──────── EXCERTO DO DOCUMENTO

Os lóbis financeiros parecem todo-poderosos em Bruxelas, frustrando todas as tentativas de reformas do setor bancário desde a falência do Lehman Brothers em 2008. Mas a situação pode mudar, com o trabalho de um contra lóbi europeu: o Finance Watch.
Joost Mulder, 31 anos, conhece todos os arcanos. Durante 5 anos, o elegante holandês trabalhou [ou seja “atuou para influenciar”] o aparelho legislativo de Bruxelas por conta de organismos financeiros. Fazer intriga nos bastidores da Comissão, do Parlamento e dos Conselhos de Ministros dos 27 era o seu ganha-pão. Falando 4 línguas e a par de tudo o que se passa, este homem mexe-se facilmente nos meandros da política de Bruxelas – um lobista tal e qual o imaginamos.

────────────────
──────── EXCERTO DE DADOS

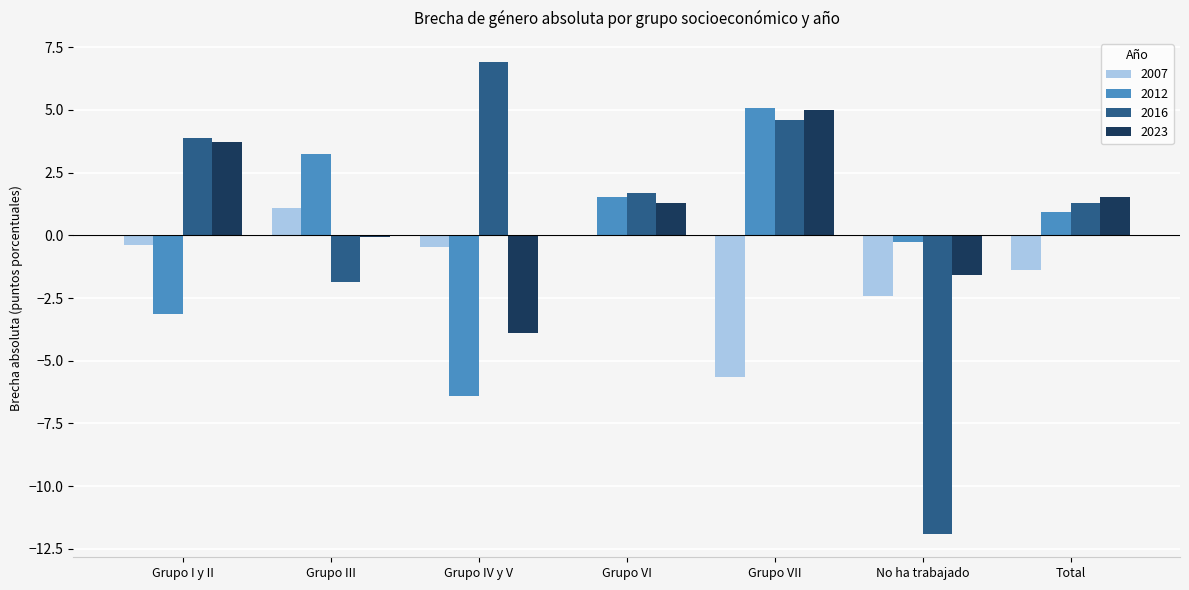

At which category is the sum across all series the highest?

Grupo VII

────────────────

● **DESCRIÇÃO DO EXERCÍCIO**: No texto sobre os lóbis financeiros em Bruxelas, quantas línguas fala Joost Mulder?

● **RESPOSTA AO EXERCÍCIO**: Quatro línguas.